Steve Hill has already played a significant role in shaping the future of Las Vegas tourism.
Hill led the charge for a room tax increase to partially fund the Las Vegas stadium (Hill is director of the Las Vegas Stadium Authority) and the Las Vegas Convention Center expansion project. Additionally, while he was the director of the Governor’s Office of Economic Development, he helped lure Amazon, Apple, Tesla and other major companies to Nevada.
Now, he is facing a new challenge.
The Las Vegas Visitors and Convention Authority board of directors last week appointed Hill as chief executive officer of the authority, where he will replace longtime head Rossi Ralenkotter, who retires Aug. 31. Hill has worked for the authority since January as its chief operating officer.
“Rossi will tell you this; this is not a one-man show,” Hill said. “I think I can do a good job with the organization.”

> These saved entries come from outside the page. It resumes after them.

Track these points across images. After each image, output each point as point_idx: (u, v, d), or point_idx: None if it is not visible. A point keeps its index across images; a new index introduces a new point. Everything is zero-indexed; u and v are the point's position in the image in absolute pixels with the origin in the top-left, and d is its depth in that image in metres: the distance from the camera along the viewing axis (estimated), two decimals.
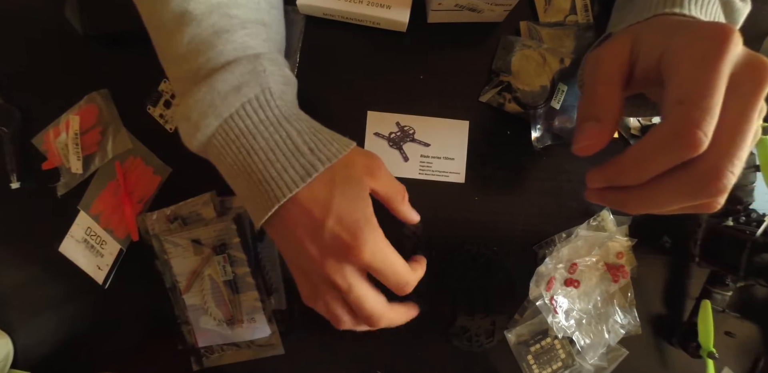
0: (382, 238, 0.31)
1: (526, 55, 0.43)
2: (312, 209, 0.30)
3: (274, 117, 0.31)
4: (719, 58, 0.22)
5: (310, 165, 0.30)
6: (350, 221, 0.30)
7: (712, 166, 0.22)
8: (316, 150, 0.30)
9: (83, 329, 0.48)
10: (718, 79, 0.22)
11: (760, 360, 0.47)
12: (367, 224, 0.30)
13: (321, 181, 0.30)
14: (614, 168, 0.25)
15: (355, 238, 0.29)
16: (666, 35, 0.26)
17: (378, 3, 0.40)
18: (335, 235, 0.29)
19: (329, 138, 0.32)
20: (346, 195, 0.30)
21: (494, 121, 0.45)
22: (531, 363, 0.46)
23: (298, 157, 0.30)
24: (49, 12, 0.44)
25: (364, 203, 0.31)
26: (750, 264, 0.39)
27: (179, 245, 0.44)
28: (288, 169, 0.30)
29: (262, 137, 0.30)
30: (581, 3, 0.44)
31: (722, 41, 0.22)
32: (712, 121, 0.22)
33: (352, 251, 0.29)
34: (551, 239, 0.45)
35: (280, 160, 0.30)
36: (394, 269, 0.31)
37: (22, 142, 0.47)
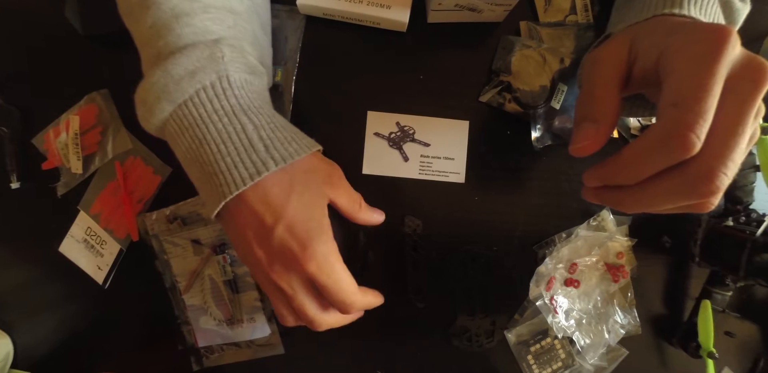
0: (333, 251, 0.30)
1: (526, 55, 0.43)
2: (263, 213, 0.28)
3: (229, 107, 0.29)
4: (715, 60, 0.22)
5: (261, 163, 0.28)
6: (302, 230, 0.28)
7: (706, 167, 0.22)
8: (272, 148, 0.28)
9: (83, 329, 0.48)
10: (713, 81, 0.22)
11: (760, 360, 0.47)
12: (319, 235, 0.29)
13: (277, 184, 0.29)
14: (610, 168, 0.26)
15: (303, 248, 0.28)
16: (664, 36, 0.26)
17: (378, 3, 0.40)
18: (284, 243, 0.28)
19: (290, 137, 0.30)
20: (302, 202, 0.29)
21: (494, 121, 0.45)
22: (531, 363, 0.46)
23: (250, 154, 0.28)
24: (49, 12, 0.44)
25: (320, 212, 0.30)
26: (750, 264, 0.39)
27: (179, 245, 0.44)
28: (238, 165, 0.28)
29: (215, 128, 0.28)
30: (581, 3, 0.44)
31: (719, 43, 0.23)
32: (705, 125, 0.22)
33: (298, 262, 0.28)
34: (551, 239, 0.45)
35: (231, 154, 0.28)
36: (339, 287, 0.30)
37: (22, 142, 0.47)
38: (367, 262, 0.44)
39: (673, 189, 0.24)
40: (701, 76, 0.22)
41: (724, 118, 0.22)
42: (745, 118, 0.23)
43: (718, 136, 0.22)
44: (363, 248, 0.43)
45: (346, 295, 0.31)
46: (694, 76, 0.22)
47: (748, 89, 0.23)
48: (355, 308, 0.32)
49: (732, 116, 0.23)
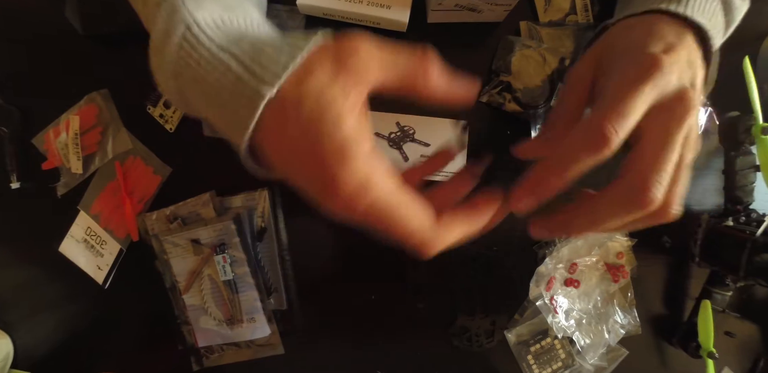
0: (374, 169, 0.22)
1: (526, 55, 0.43)
2: (271, 154, 0.23)
3: (207, 52, 0.24)
4: (641, 83, 0.24)
5: (255, 93, 0.22)
6: (317, 152, 0.22)
7: (640, 177, 0.24)
8: (259, 72, 0.23)
9: (83, 329, 0.48)
10: (635, 96, 0.24)
11: (760, 360, 0.47)
12: (339, 156, 0.21)
13: (272, 116, 0.22)
14: (542, 169, 0.26)
15: (326, 176, 0.21)
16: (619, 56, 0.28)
17: (378, 3, 0.40)
18: (305, 173, 0.23)
19: (276, 51, 0.23)
20: (300, 121, 0.22)
21: (494, 121, 0.44)
22: (531, 363, 0.46)
23: (242, 89, 0.23)
24: (49, 12, 0.44)
25: (330, 125, 0.21)
26: (750, 264, 0.39)
27: (179, 245, 0.44)
28: (239, 110, 0.23)
29: (206, 82, 0.24)
30: (581, 3, 0.44)
31: (650, 69, 0.25)
32: (624, 122, 0.24)
33: (329, 194, 0.22)
34: (551, 239, 0.45)
35: (228, 100, 0.24)
36: (388, 224, 0.23)
37: (22, 142, 0.47)
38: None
39: (614, 202, 0.25)
40: (625, 92, 0.25)
41: (655, 136, 0.25)
42: (672, 135, 0.25)
43: (649, 150, 0.25)
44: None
45: (406, 234, 0.23)
46: (619, 92, 0.25)
47: (678, 113, 0.25)
48: (428, 249, 0.24)
49: (661, 133, 0.25)
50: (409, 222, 0.23)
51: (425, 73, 0.24)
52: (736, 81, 0.41)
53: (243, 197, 0.44)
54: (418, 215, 0.23)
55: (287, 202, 0.44)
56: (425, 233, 0.23)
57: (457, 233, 0.25)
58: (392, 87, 0.24)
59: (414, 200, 0.23)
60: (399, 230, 0.23)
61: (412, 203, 0.23)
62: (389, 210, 0.22)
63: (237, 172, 0.44)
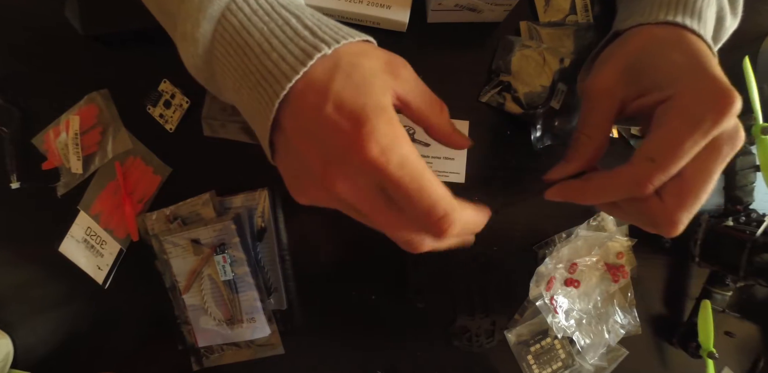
0: (403, 137, 0.23)
1: (525, 55, 0.43)
2: (307, 99, 0.23)
3: (268, 5, 0.25)
4: (708, 132, 0.24)
5: (311, 46, 0.23)
6: (354, 107, 0.22)
7: (670, 214, 0.26)
8: (320, 32, 0.24)
9: (83, 329, 0.48)
10: (695, 148, 0.24)
11: (760, 360, 0.47)
12: (380, 112, 0.22)
13: (321, 69, 0.23)
14: (575, 192, 0.30)
15: (357, 125, 0.22)
16: (669, 76, 0.27)
17: (378, 3, 0.40)
18: (333, 123, 0.22)
19: (338, 25, 0.26)
20: (352, 79, 0.23)
21: (494, 121, 0.45)
22: (531, 363, 0.46)
23: (297, 41, 0.24)
24: (49, 12, 0.44)
25: (379, 92, 0.23)
26: (750, 264, 0.39)
27: (179, 244, 0.44)
28: (286, 57, 0.23)
29: (256, 28, 0.24)
30: (581, 3, 0.44)
31: (720, 114, 0.24)
32: (666, 179, 0.25)
33: (355, 147, 0.22)
34: (551, 239, 0.45)
35: (277, 48, 0.24)
36: (420, 185, 0.22)
37: (22, 142, 0.47)
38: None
39: (637, 219, 0.29)
40: (687, 141, 0.24)
41: (696, 171, 0.25)
42: (715, 173, 0.26)
43: (685, 187, 0.26)
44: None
45: (435, 200, 0.22)
46: (681, 139, 0.25)
47: (726, 152, 0.25)
48: (452, 223, 0.23)
49: (705, 170, 0.25)
50: (436, 188, 0.22)
51: (440, 115, 0.28)
52: (736, 81, 0.41)
53: (243, 197, 0.44)
54: (441, 184, 0.23)
55: (287, 202, 0.44)
56: (451, 202, 0.23)
57: (471, 215, 0.25)
58: (408, 111, 0.27)
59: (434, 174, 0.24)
60: (427, 195, 0.22)
61: (435, 174, 0.23)
62: (421, 169, 0.22)
63: (237, 172, 0.44)
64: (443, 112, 0.28)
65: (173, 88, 0.44)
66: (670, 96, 0.26)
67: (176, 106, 0.44)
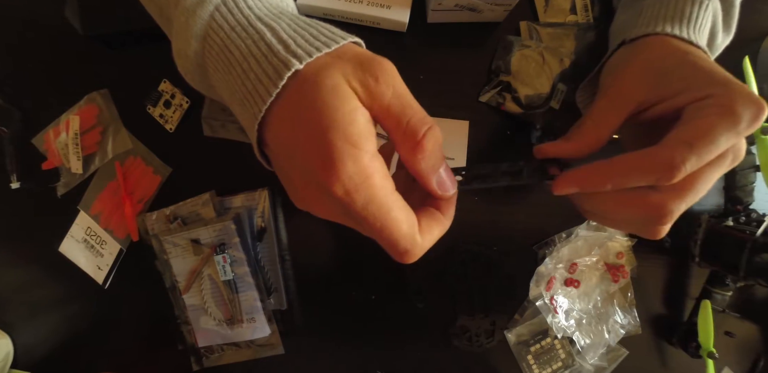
0: (370, 171, 0.22)
1: (525, 55, 0.43)
2: (282, 123, 0.23)
3: (244, 19, 0.25)
4: (742, 131, 0.25)
5: (282, 64, 0.22)
6: (320, 137, 0.21)
7: (665, 204, 0.26)
8: (293, 45, 0.23)
9: (83, 329, 0.48)
10: (727, 144, 0.25)
11: (760, 360, 0.47)
12: (343, 144, 0.21)
13: (293, 89, 0.23)
14: (597, 173, 0.27)
15: (323, 162, 0.21)
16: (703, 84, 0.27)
17: (378, 3, 0.40)
18: (304, 154, 0.22)
19: (316, 32, 0.24)
20: (315, 103, 0.22)
21: (494, 121, 0.45)
22: (531, 363, 0.46)
23: (270, 58, 0.23)
24: (49, 12, 0.44)
25: (342, 112, 0.21)
26: (750, 264, 0.39)
27: (179, 244, 0.44)
28: (261, 77, 0.23)
29: (235, 46, 0.24)
30: (581, 3, 0.44)
31: (757, 115, 0.25)
32: (701, 162, 0.25)
33: (321, 182, 0.22)
34: (551, 239, 0.45)
35: (254, 68, 0.23)
36: (382, 224, 0.22)
37: (22, 142, 0.47)
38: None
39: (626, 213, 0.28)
40: (725, 134, 0.25)
41: (699, 171, 0.26)
42: (713, 179, 0.26)
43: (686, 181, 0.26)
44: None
45: (396, 238, 0.23)
46: (720, 130, 0.25)
47: (730, 162, 0.26)
48: (414, 256, 0.24)
49: (707, 173, 0.26)
50: (400, 226, 0.23)
51: (412, 149, 0.23)
52: None
53: (243, 197, 0.44)
54: (409, 219, 0.23)
55: (287, 202, 0.44)
56: (412, 239, 0.23)
57: (435, 237, 0.25)
58: (386, 129, 0.23)
59: (405, 203, 0.23)
60: (389, 233, 0.22)
61: (404, 209, 0.23)
62: (387, 209, 0.22)
63: (237, 172, 0.44)
64: (419, 148, 0.23)
65: (173, 88, 0.44)
66: (709, 95, 0.26)
67: (176, 106, 0.44)
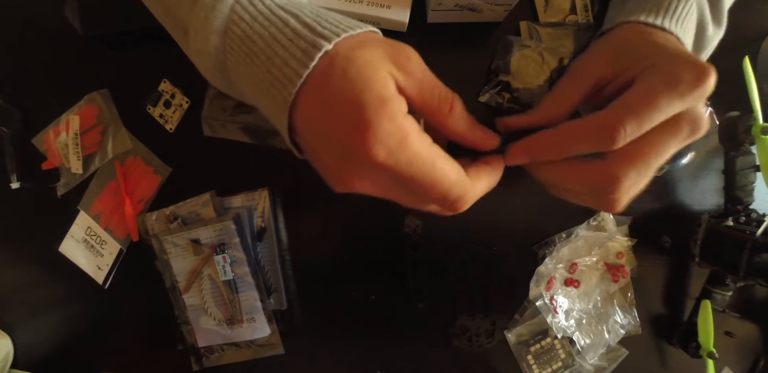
0: (410, 128, 0.22)
1: (525, 55, 0.43)
2: (312, 102, 0.24)
3: (266, 8, 0.25)
4: (684, 94, 0.24)
5: (311, 45, 0.23)
6: (353, 106, 0.22)
7: (614, 171, 0.25)
8: (319, 28, 0.24)
9: (83, 329, 0.48)
10: (669, 108, 0.24)
11: (760, 360, 0.47)
12: (381, 108, 0.22)
13: (322, 68, 0.23)
14: (542, 142, 0.27)
15: (360, 130, 0.22)
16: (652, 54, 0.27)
17: (378, 3, 0.40)
18: (338, 127, 0.23)
19: (339, 17, 0.26)
20: (347, 75, 0.22)
21: (494, 121, 0.44)
22: (531, 363, 0.46)
23: (297, 42, 0.24)
24: (49, 12, 0.44)
25: (376, 82, 0.22)
26: (750, 264, 0.39)
27: (179, 244, 0.44)
28: (289, 61, 0.24)
29: (258, 35, 0.25)
30: (581, 3, 0.44)
31: (698, 79, 0.24)
32: (640, 129, 0.24)
33: (362, 152, 0.22)
34: (551, 239, 0.45)
35: (280, 53, 0.24)
36: (432, 178, 0.23)
37: (22, 142, 0.47)
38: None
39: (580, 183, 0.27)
40: (665, 96, 0.24)
41: (650, 140, 0.25)
42: (667, 149, 0.25)
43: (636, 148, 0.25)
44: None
45: (448, 187, 0.23)
46: (659, 93, 0.24)
47: (686, 133, 0.25)
48: (467, 201, 0.25)
49: (658, 142, 0.25)
50: (449, 174, 0.23)
51: (448, 114, 0.25)
52: (736, 81, 0.41)
53: (243, 197, 0.44)
54: (455, 167, 0.24)
55: (287, 202, 0.44)
56: (463, 185, 0.24)
57: (485, 185, 0.26)
58: (414, 107, 0.25)
59: (446, 155, 0.24)
60: (440, 182, 0.23)
61: (447, 158, 0.24)
62: (431, 161, 0.23)
63: (237, 172, 0.44)
64: (453, 110, 0.25)
65: (173, 88, 0.44)
66: (654, 64, 0.26)
67: (176, 106, 0.44)
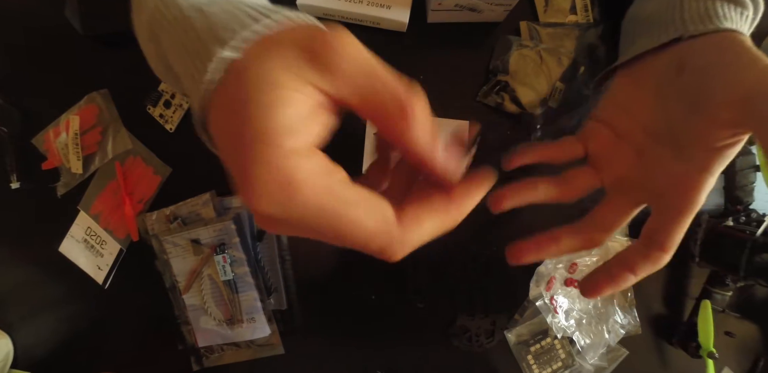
0: (300, 169, 0.17)
1: (523, 55, 0.43)
2: (211, 129, 0.19)
3: (179, 12, 0.21)
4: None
5: (208, 53, 0.19)
6: (235, 141, 0.17)
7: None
8: (221, 33, 0.19)
9: (83, 329, 0.48)
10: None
11: (760, 360, 0.47)
12: (260, 144, 0.16)
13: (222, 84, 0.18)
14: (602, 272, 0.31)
15: (239, 174, 0.17)
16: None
17: (378, 3, 0.40)
18: (227, 160, 0.18)
19: (249, 16, 0.19)
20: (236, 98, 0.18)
21: (494, 121, 0.44)
22: (531, 363, 0.46)
23: (199, 49, 0.19)
24: (49, 12, 0.44)
25: (260, 110, 0.17)
26: (750, 264, 0.39)
27: (179, 244, 0.44)
28: (194, 73, 0.20)
29: (177, 43, 0.21)
30: (581, 3, 0.44)
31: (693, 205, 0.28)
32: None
33: (245, 203, 0.17)
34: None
35: (189, 63, 0.20)
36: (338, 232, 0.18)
37: (22, 142, 0.47)
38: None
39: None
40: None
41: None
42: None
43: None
44: None
45: (362, 241, 0.18)
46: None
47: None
48: (397, 252, 0.19)
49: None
50: (364, 223, 0.18)
51: (403, 111, 0.18)
52: None
53: None
54: (372, 214, 0.18)
55: None
56: (387, 236, 0.18)
57: (427, 231, 0.20)
58: (361, 111, 0.19)
59: (365, 196, 0.18)
60: (351, 236, 0.18)
61: (364, 201, 0.18)
62: (335, 210, 0.17)
63: None
64: (408, 115, 0.18)
65: (173, 89, 0.44)
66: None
67: (176, 106, 0.44)
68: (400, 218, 0.19)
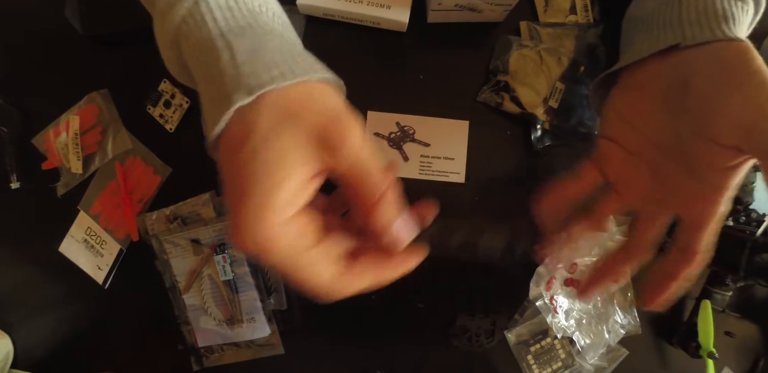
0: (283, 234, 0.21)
1: (523, 55, 0.43)
2: (222, 169, 0.22)
3: (209, 34, 0.22)
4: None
5: (225, 99, 0.21)
6: (241, 187, 0.20)
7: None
8: (243, 76, 0.21)
9: (83, 329, 0.48)
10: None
11: (760, 360, 0.47)
12: (261, 205, 0.20)
13: (234, 124, 0.21)
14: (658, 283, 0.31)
15: (234, 212, 0.20)
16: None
17: (378, 3, 0.40)
18: (228, 191, 0.22)
19: (277, 60, 0.22)
20: (254, 158, 0.20)
21: (494, 120, 0.44)
22: (531, 363, 0.46)
23: (219, 88, 0.21)
24: (49, 12, 0.44)
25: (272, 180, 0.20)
26: (750, 264, 0.39)
27: (179, 244, 0.44)
28: (210, 111, 0.22)
29: (200, 61, 0.23)
30: (581, 3, 0.44)
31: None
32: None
33: (231, 235, 0.21)
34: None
35: (213, 87, 0.22)
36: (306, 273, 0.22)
37: (22, 142, 0.47)
38: None
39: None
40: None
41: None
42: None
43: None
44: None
45: (313, 290, 0.23)
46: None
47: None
48: (338, 297, 0.24)
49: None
50: (314, 280, 0.22)
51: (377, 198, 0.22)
52: None
53: None
54: (323, 272, 0.23)
55: None
56: (332, 287, 0.23)
57: (366, 283, 0.24)
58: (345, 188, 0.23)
59: (321, 257, 0.23)
60: (305, 285, 0.22)
61: (319, 262, 0.22)
62: (293, 269, 0.22)
63: None
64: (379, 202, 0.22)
65: (173, 88, 0.44)
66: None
67: (176, 106, 0.44)
68: (351, 266, 0.24)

Ralenkotter will stay on with the LVCVA in a consulting capacity for 18 months, which will help Hill’s transition into his new role. Hill's compensation will be determined at a September board meeting; Ralenkotter was making $440,400 a year.
Gov. Brian Sandoval, who appointed Hill to the Office of Economic Development and the Stadium Authority, said he had no doubt Hill was the right choice to become just the third CEO of the LVCVA in the last 27 years.
“As an entrepreneur, Steve Hill helped build many resorts on the Strip and as the inaugural leader of my Office of Economic Development, he helped make Nevada an attractive place to build businesses, bringing some of the world’s most innovative companies to the Silver State,” Sandoval said in a statement. “I know Steve will be equally successful at the LVCVA; he is the right person, at the right time to lead the organization.”
Hill is taking the reins of the authority during an economic boom. In addition to the stadium and convention center projects, Hill pointed to construction of Resorts World Las Vegas and The Drew (the development on 24.5 acres on the north Strip; formerly Fontainebleau).
“There’s real momentum, which we haven’t had in about a decade,” he said.
Hill said focusing on the millennial demographic will help ensure the future success of Las Vegas.
“We need to look at who our customers are going to be in the future, mainly the millennials, and learn how to be as attractive to them as we are to everybody else who has preceded them,” he said.